Biden’s nominees are people who have spent long careers inside the government, making them good candidates to rebuild what Trump gutted, beginning with the State Department, which manages our foreign policy. Biden began by naming a secretary of state, a sign to the world that America is back and wants again to be a reliable partner. His pick is Antony Blinken, who served as Deputy Secretary of State and Deputy National Security Advisor under President Barack Obama. Blinken also worked with the Senate Foreign Relations Committee when Biden chaired it, and served as Biden’s National Security advisor when he was vice president. He will be an informed, strong voice at State.

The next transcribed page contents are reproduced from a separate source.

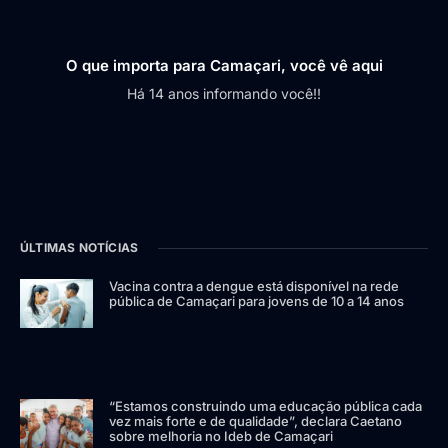
O que importa para Camaçari, você vê aqui
Há 14 anos informando você!!
ÚLTIMAS NOTÍCIAS
Vacina contra a dengue está disponível na rede
pública de Camaçari para jovens de 10 a 14 anos
“Estamos construindo uma educação pública cada
vez mais forte e de qualidade”, declara Caetano
sobre melhoria no Ideb de Camaçari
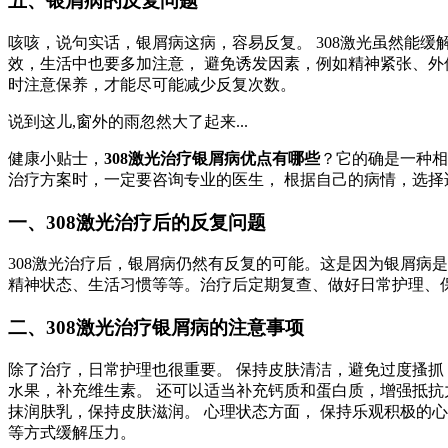
五、银屑病的反复问题
咳咳，说句实话，银屑病这病，容易反复。 308激光虽然能
效，生活中也要多加注意， 避免诱发因素，例如精神紧张、外
时注意保养，才能尽可能减少反复次数。
说到这儿,窗外的雨忽然大了起来...
健康小贴士，
308激光治疗银屑病优点有哪些
？它的确是一种相
治疗方案时，一定要咨询专业的医生， 根据自己的病情，选择
一、308激光治疗后的反复问题
308激光治疗后，银屑病仍然有反复的可能。这是因为银屑病
精神状态、生活习惯等等。治疗后定期复查、做好日常护理、
二、308激光治疗银屑病的注意事项
除了治疗，日常护理也很重要。 保持皮肤清洁，避免过度搔抓
水果，补充维生素。 还可以适当补充钙质和蛋白质，增强抵抗
抹润肤乳，保持皮肤滋润。 心理状态方面， 保持乐观积极的
等方式缓解压力。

The rest of Biden’s candidates show similar credentials, but they also reflect the longstanding Democratic principle that the government should reflect the American people. Biden is proposing Cuban-born Alejandro Mayorkas, a former deputy secretary, to head the Department of Homeland Security. He proposes Avril Haines, former deputy director of the Central Intelligence Agency, for Director of National Intelligence, and Linda Thomas-Greenfield, a 35-year veteran of the foreign service, who is Black, for ambassador the United Nations.
Thomas-Greenfield went to college with David Duke, who would go on to become the grand wizard of the Ku Klux Klan and who endorsed Trump for president in both 2016 and 2020. It is a new era in politics in at least some very important ways.